Embora não possamos determinar com precisão em que ano ocorreu o Jobel, basta atribuir o Jubileu a este período, pois os judeus costumavam contar seus anos a partir dessa instituição. Assim como os gregos tinham suas Olímpiadas e os romanos seus Cônsules, a partir dos quais faziam a contagem de seus anais, os hebreus também tinham um sistema de referência: costumavam iniciar a contagem dos anos a partir do Jobel, o ano do Jubileu, e assim seguiam até a próxima restauração, como mencionei anteriormente. Portanto, é provável que este tenha sido um ano de Jubileu — é provável, então, que este tenha sido o Jubileu.

Diz-se que Josias celebrou a Páscoa com uma pompa e esplendor tão grandiosos que não houve nada semelhante desde o tempo de Samuel (2 Crônicas 35:18). A explicação mais plausível para isso não é que ele sempre realizava a Páscoa com tamanha magnificência, mas que foi levado a fazê-lo por causa da ocasião especial: um momento em que o povo foi restaurado, voltou às suas terras e os escravos foram libertos. Como se tratava do Jubileu, o piedoso rei sentiu-se motivado a celebrar a Páscoa com um esplendor muito maior do que o habitual — chegando até mesmo a superar Davi e Salomão. Além disso, embora tenha reinado por mais treze anos depois desse evento, não há registro de que Josias tenha celebrado outra Páscoa com um esplendor notável. Não há dúvidas de que ele realizava a celebração anualmente, pois isso era um costume estabelecido (2 Reis 23:23). Dessa observação, concluímos que essa celebração específica foi extraordinária e que o ano em questão foi o Jobel. Ainda que isso não esteja explicitamente mencionado nas Escrituras, é suficiente saber que o profeta calculava os anos conforme o método tradicional do povo.

Ele afirma que este foi "o quinto ano do cativeiro do rei Jeconias", também chamado de Jeoaquim. Jeoaquim sucedeu a Josias e reinou por onze anos. Se somarmos os treze anos restantes do reinado de Josias e esses onze anos, chegamos a vinte e quatro anos (2 Reis 23:36).

Seu sucessor, Jeconias, foi rapidamente entregue ao rei Nabucodonosor e levado cativo logo no início de seu reinado, governando apenas por três ou quatro meses (2 Reis 24:8). Depois disso, o último rei, Zedequias, foi colocado no trono por determinação do rei da Babilônia.

**Registros:**
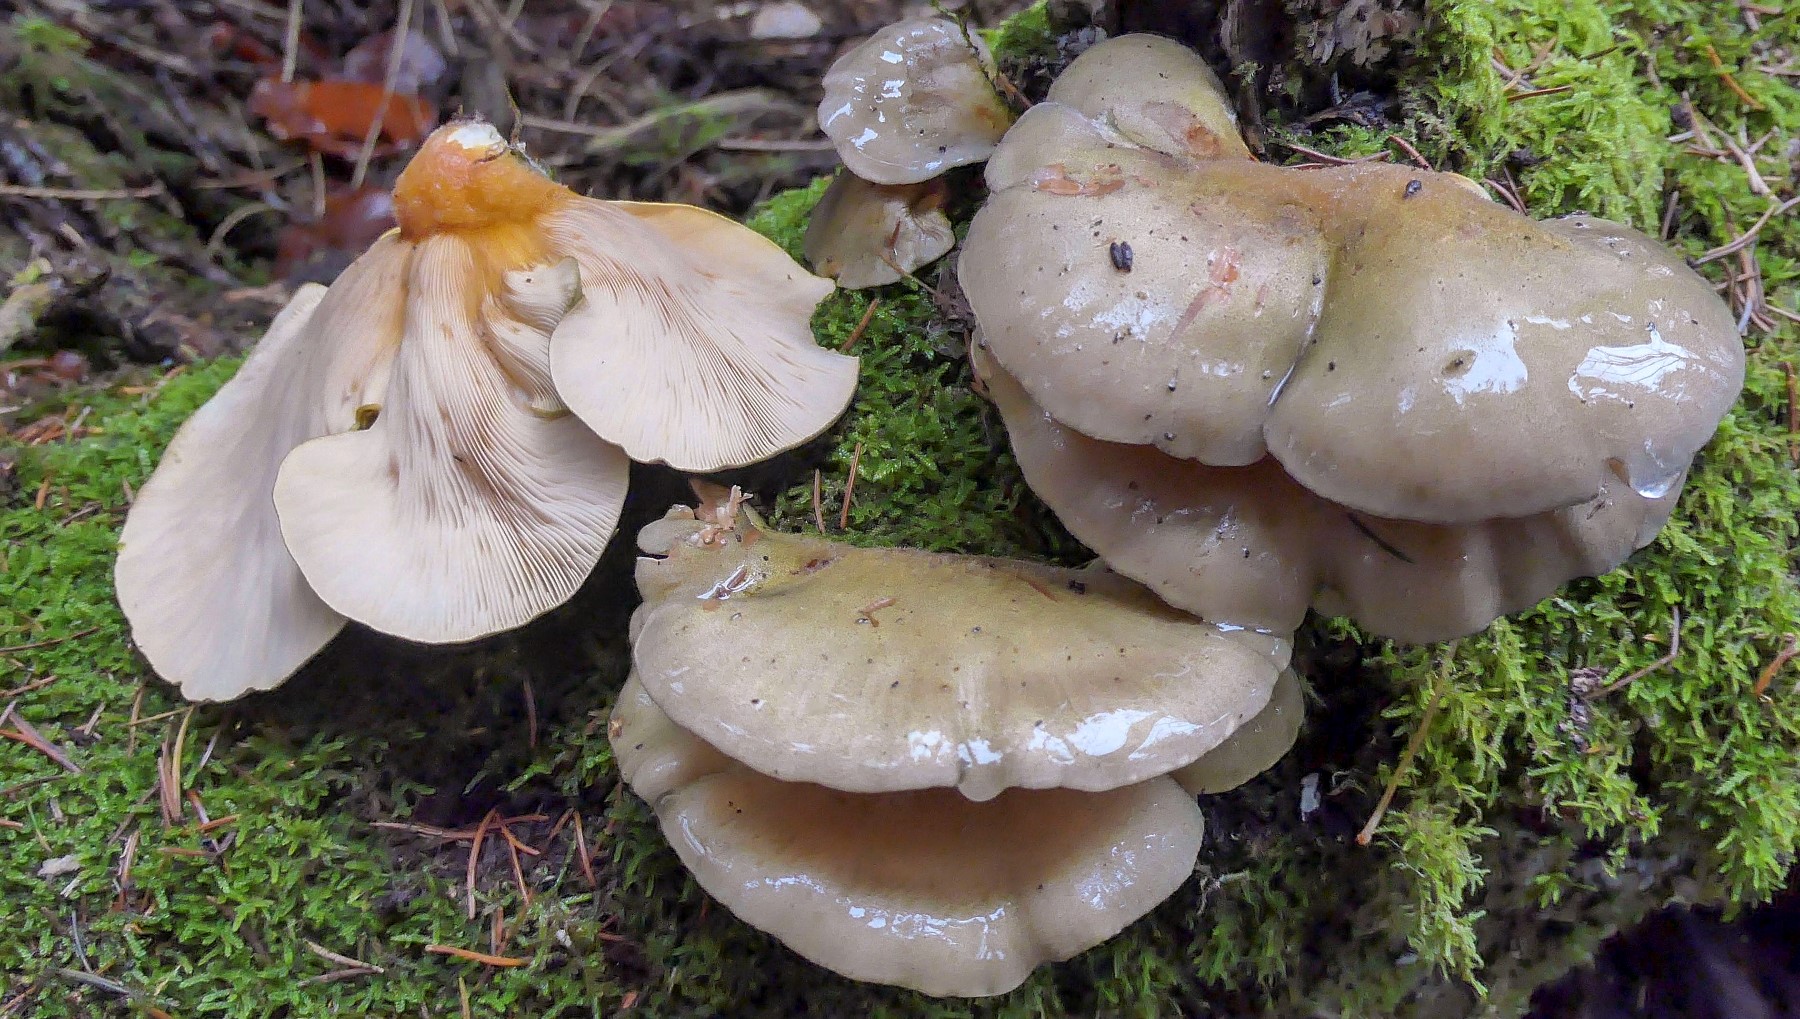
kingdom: Fungi
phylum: Basidiomycota
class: Agaricomycetes
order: Agaricales
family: Sarcomyxaceae
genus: Sarcomyxa
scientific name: Sarcomyxa serotina
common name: gummihat
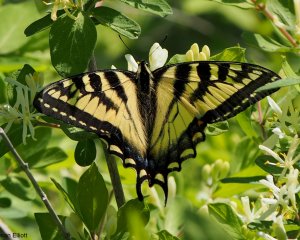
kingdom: Animalia
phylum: Arthropoda
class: Insecta
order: Lepidoptera
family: Papilionidae
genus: Pterourus
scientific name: Pterourus canadensis
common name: Canadian Tiger Swallowtail
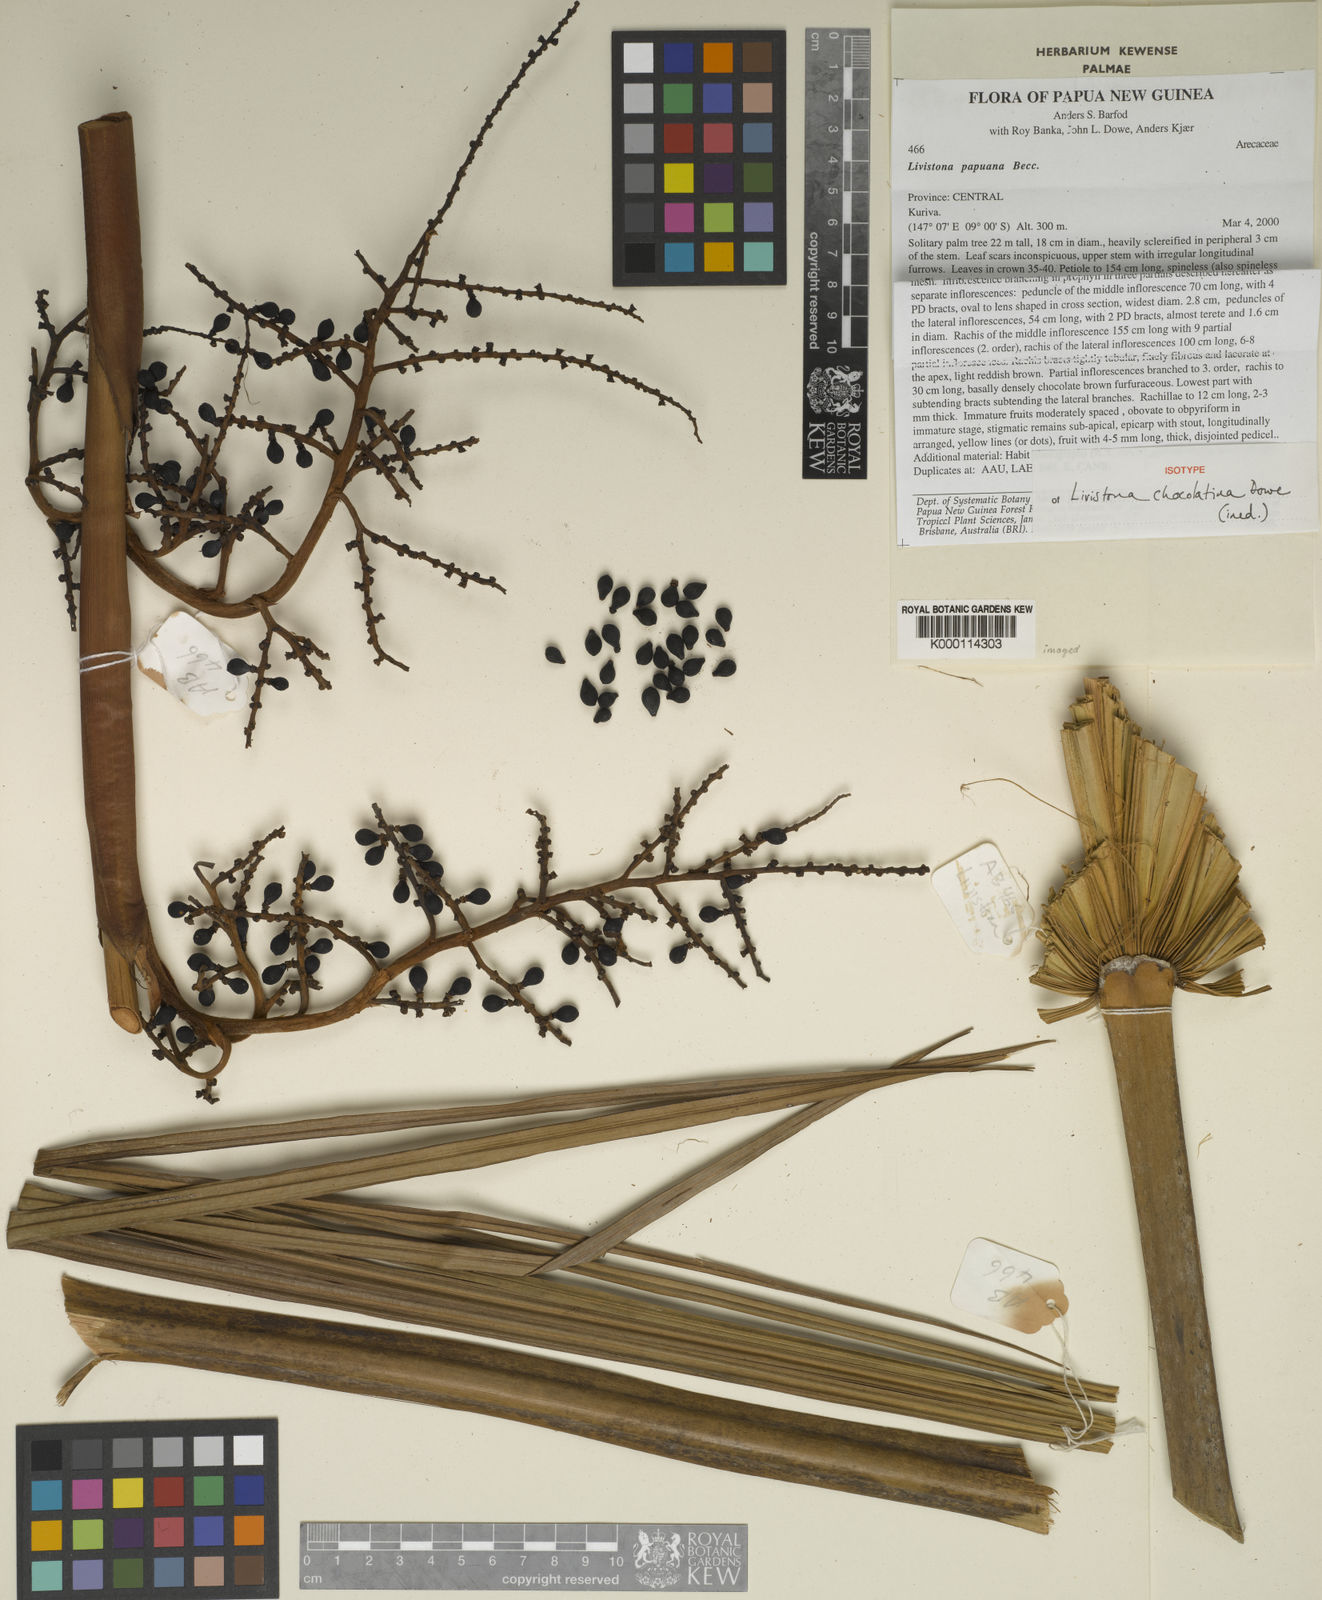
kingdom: Plantae
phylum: Tracheophyta
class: Liliopsida
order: Arecales
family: Arecaceae
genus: Saribus
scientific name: Saribus chocolatinus
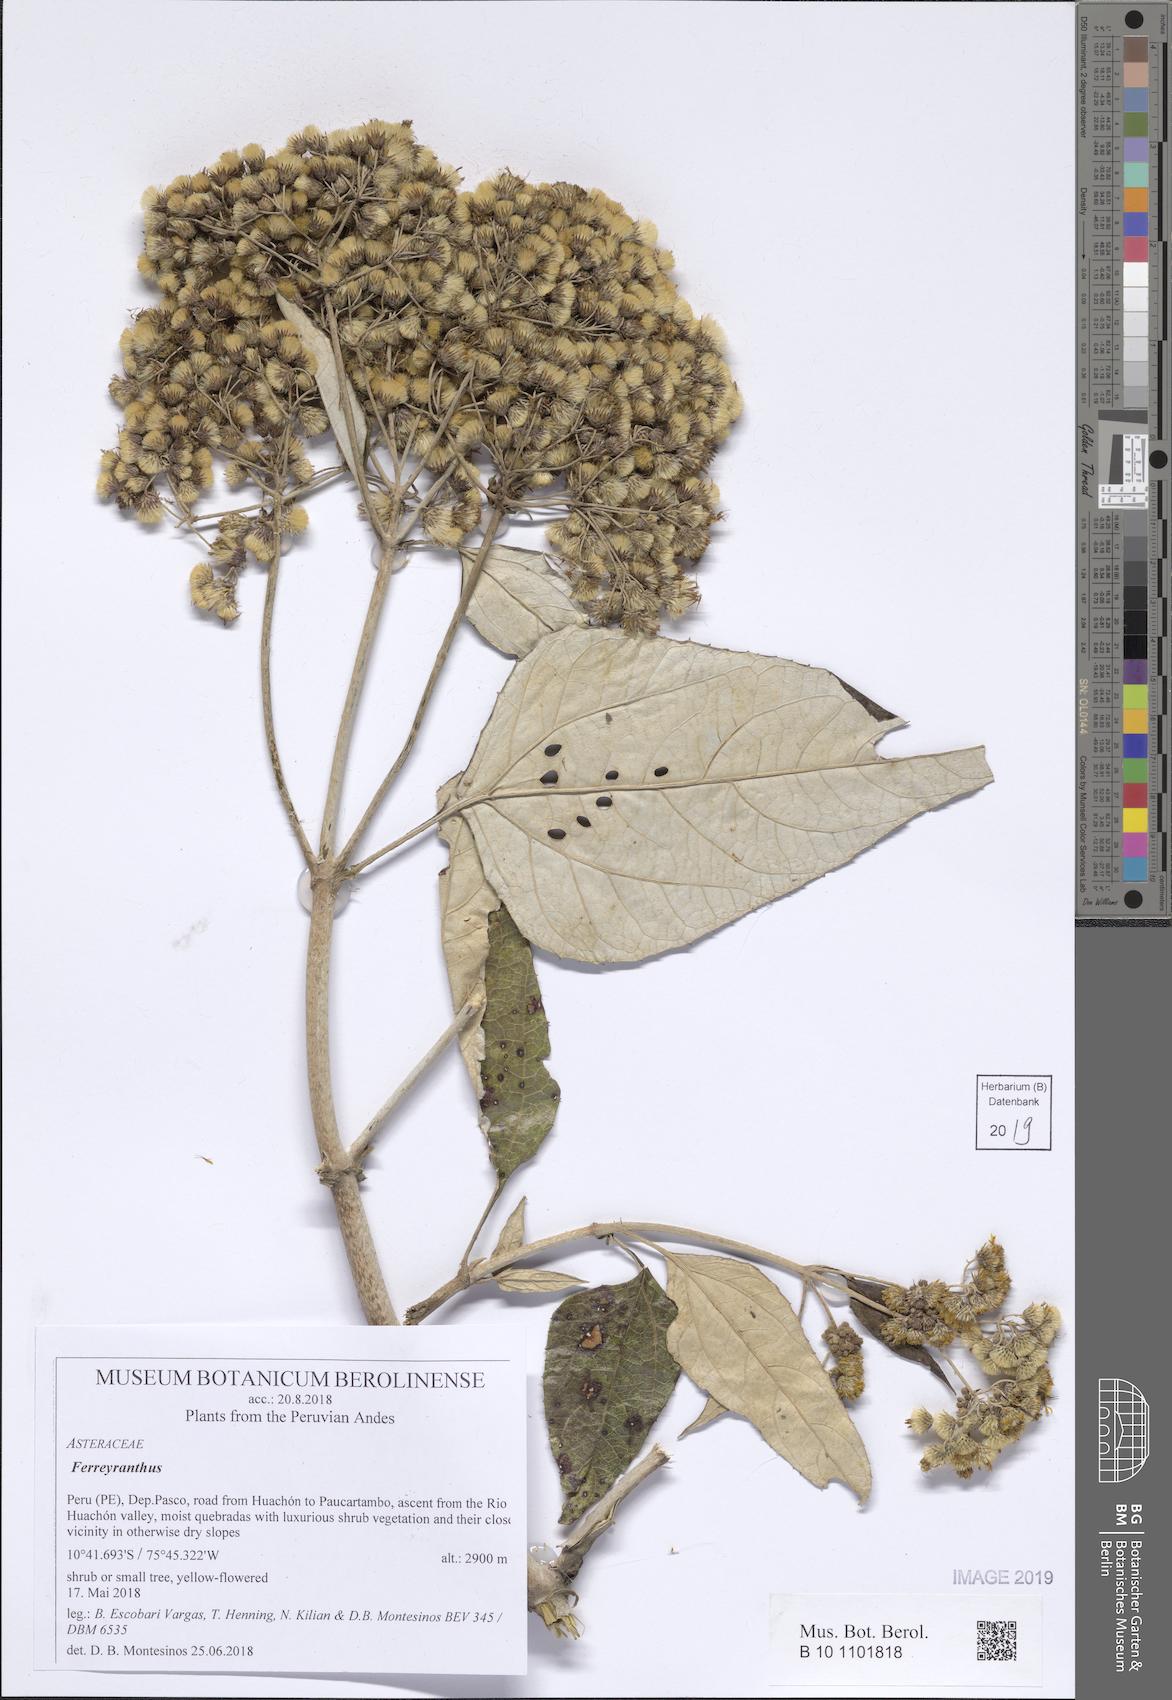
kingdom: Plantae
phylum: Tracheophyta
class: Magnoliopsida
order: Asterales
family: Asteraceae
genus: Ferreyranthus
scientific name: Ferreyranthus excelsus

**Tarefas:**
**A)** Com base no texto, explique em uma a três frases por que Josias celebrou a Páscoa com um esplendor maior que o habitual.
**B)** De acordo com o texto, por quantos anos Jeoaquim reinou?
O material não tem relação com o texto.

**Respostas completas:**
**A)** A ocasião era especial: era o ano do Jubileu, em que o povo foi restaurado, voltou às suas terras e os escravos foram libertos. Isso levou o rei a celebrar a Páscoa com esplendor muito maior que o de costume, chegando a superar Davi e Salomão.

**B)** Onze anos.